Мы установили также и этапы, которые проходят рынки, будь то рынки автомобилей или Интернет. Несмотря на то, что попыток классификации рынков было много и до нас, в том числе и довольно полезных, ни одна из известных нам не предложила универсального и удобного в использовании инструмента. После того как мы нашли, что степень развития рынка надо определять по тому, как он делит потребителей с другими рынками, мы сумели создать эволюционную классификацию рынков, которой посвящена третья глава.
Основная идея концепции КЭА в том, что важны не уровни эволюционного развития продукта, компании и рынка сами по себе, а правильное сочетание этих уровней. Этому посвящена данная книга.
Умение определять разрешенные и запрещенные сочетания дало возможность создать инструментарий для инвесторов, менеджеров и маркетологов, который постоянно расширяется и пополняется. Разумеется, чтобы это делать надежно, необходимо было разработать объективные алгоритмы процесса определения, на какой стадии эволюции находятся продукт, компания и рынок.
Некоторые приемы менеджмента и маркетинга описаны в главах второй части книги. Их прямое применение — тактическое и стратегическое руководство компанией. Часть третья посвящена закономерностям смены поколений одной группы продуктов. Без знания этих приемов инженеры-разработчики и маркетологи внутри одной компании редко составляют единое целое.
Следуя примеру Фейнмановских лекций (и не только их), мы целенаправленно идем на некоторые повторы ключевых моментов в разных главах, посвященных разным приемам. Это даст вам возможность потом использовать данную книгу как справочник. Вы сможете быстро освежить в голове отдельную тему без необходимости перечитывать все «от корки до корки».
=-=-=-=-=
[Задание]: Какова, согласно отрывку о концепции КЭА, её основная идея? Листинг с отрывком никак не связан.

[Записанные данные]:
=-=-=-=-=
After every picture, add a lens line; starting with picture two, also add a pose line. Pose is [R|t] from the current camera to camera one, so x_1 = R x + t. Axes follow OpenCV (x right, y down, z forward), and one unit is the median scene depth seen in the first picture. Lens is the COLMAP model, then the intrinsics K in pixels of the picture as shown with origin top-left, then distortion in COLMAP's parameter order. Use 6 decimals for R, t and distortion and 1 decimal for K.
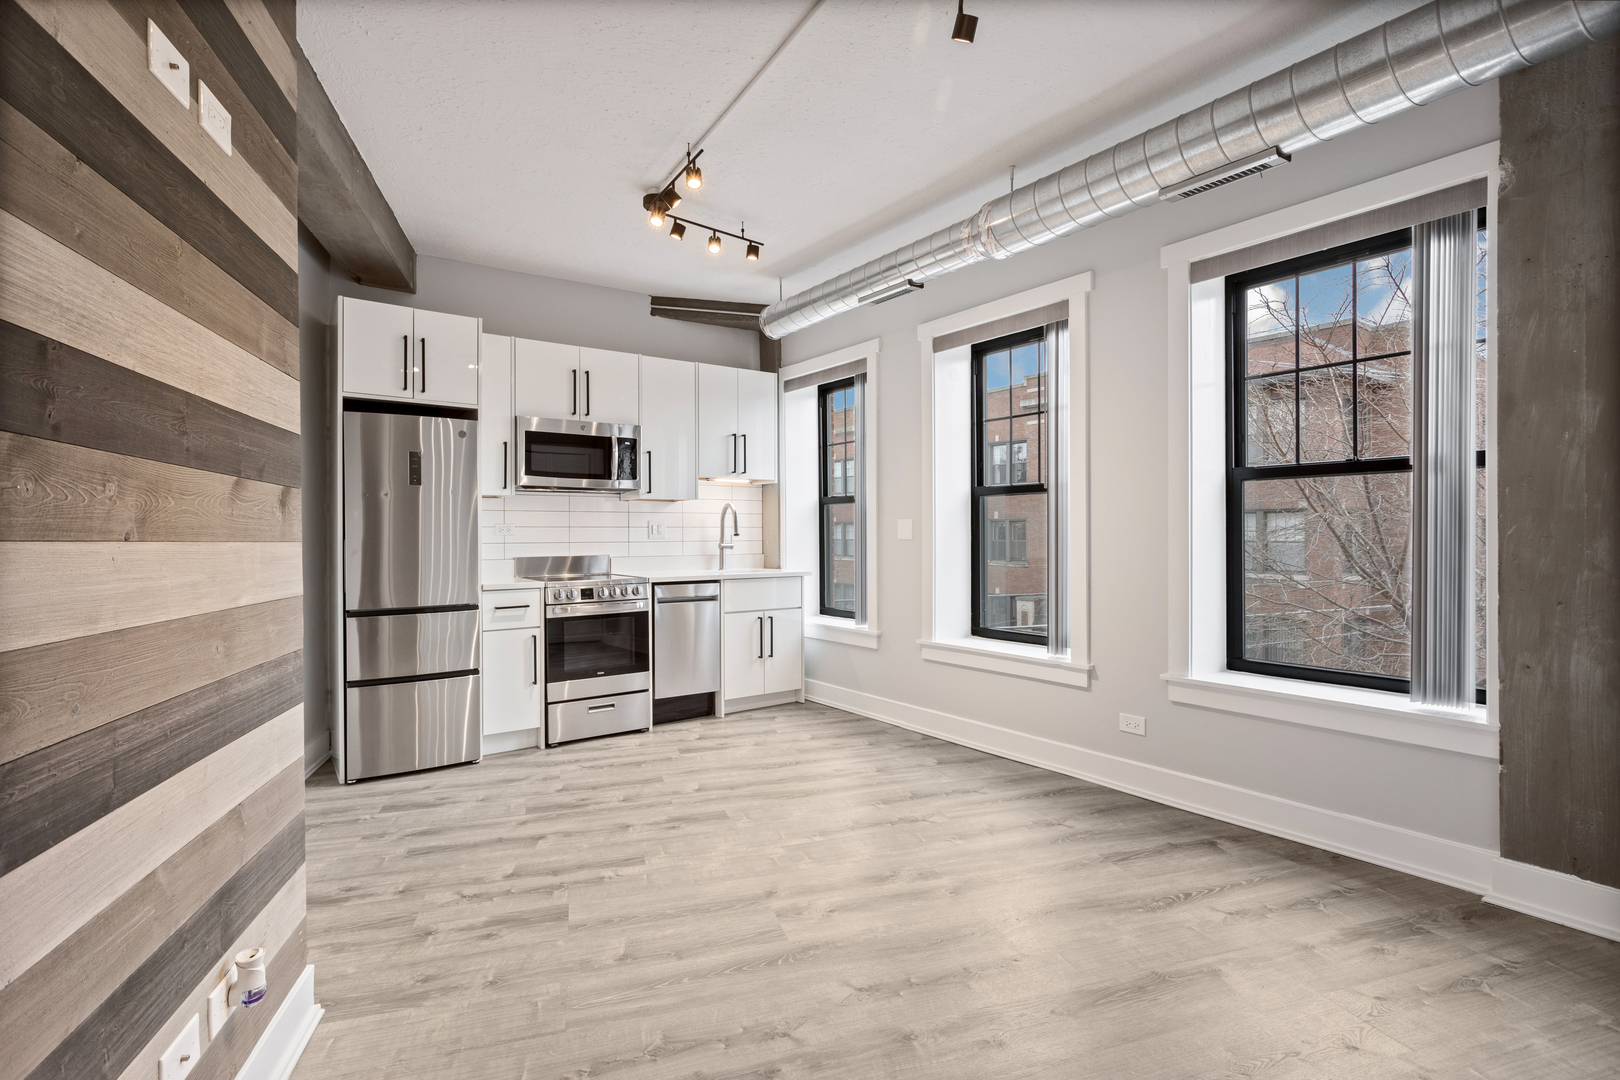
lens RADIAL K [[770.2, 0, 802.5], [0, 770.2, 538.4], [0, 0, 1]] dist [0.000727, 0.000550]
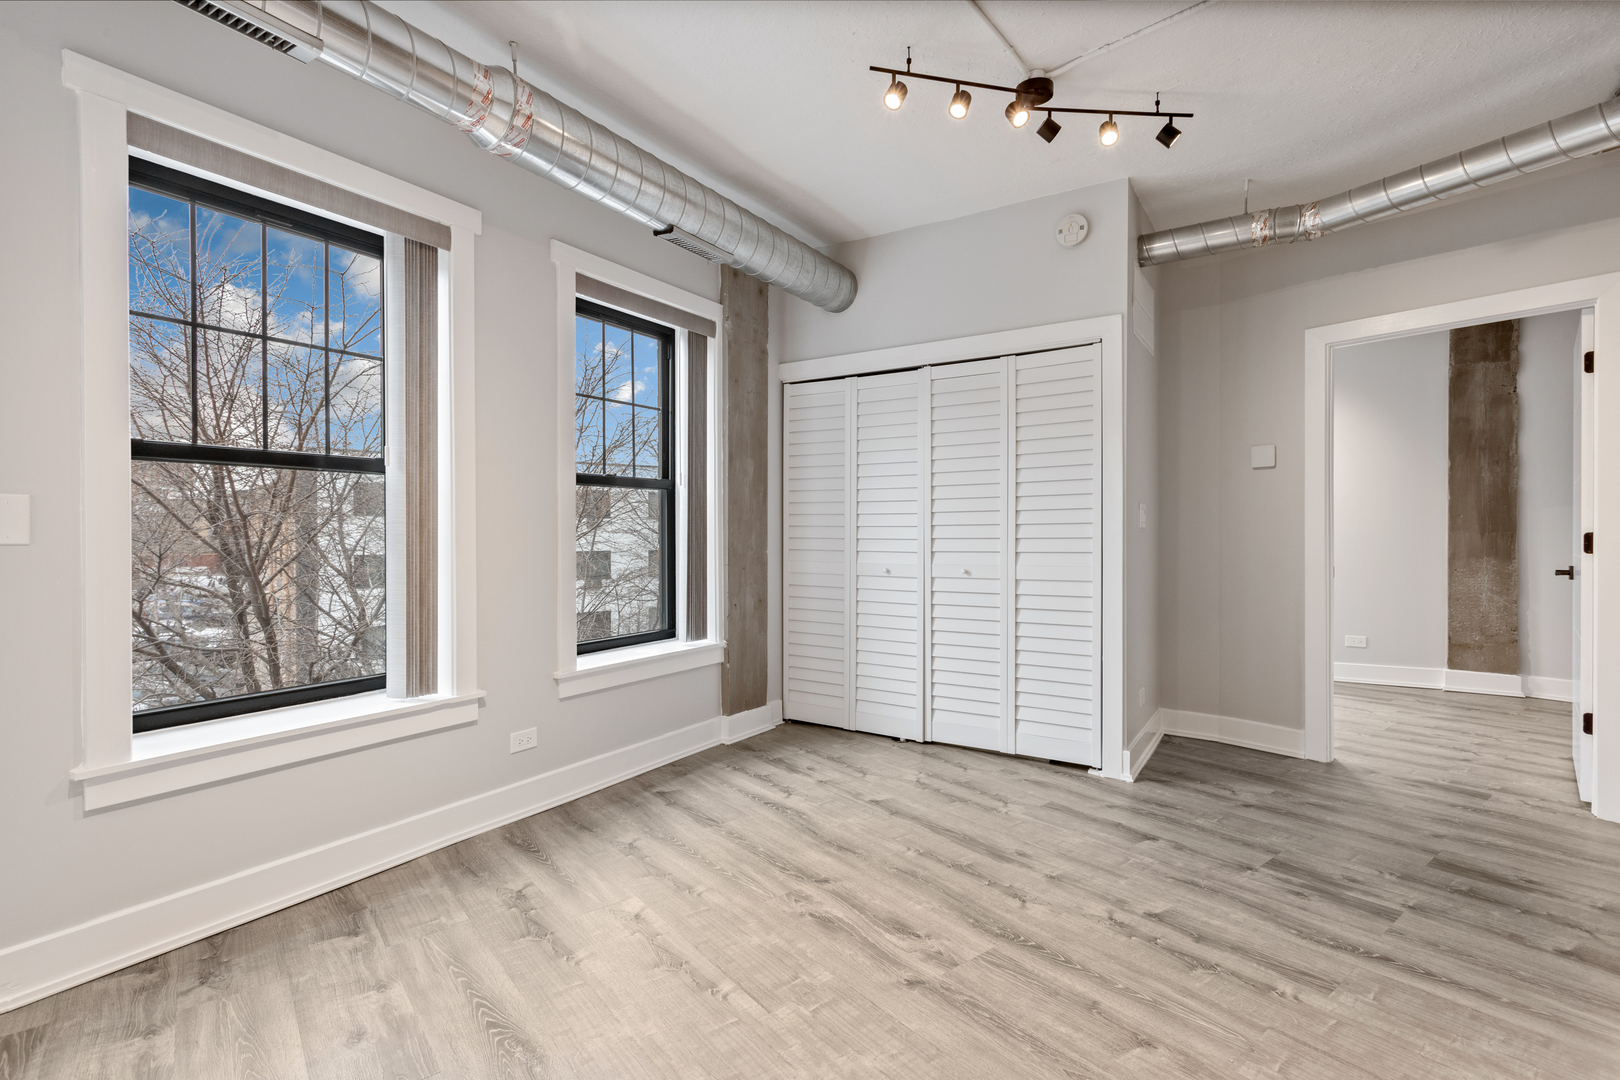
=-=-=-=-=
[Ответ]: Важны не уровни эволюционного развития продукта, компании и рынка сами по себе, а правильное сочетание этих уровней.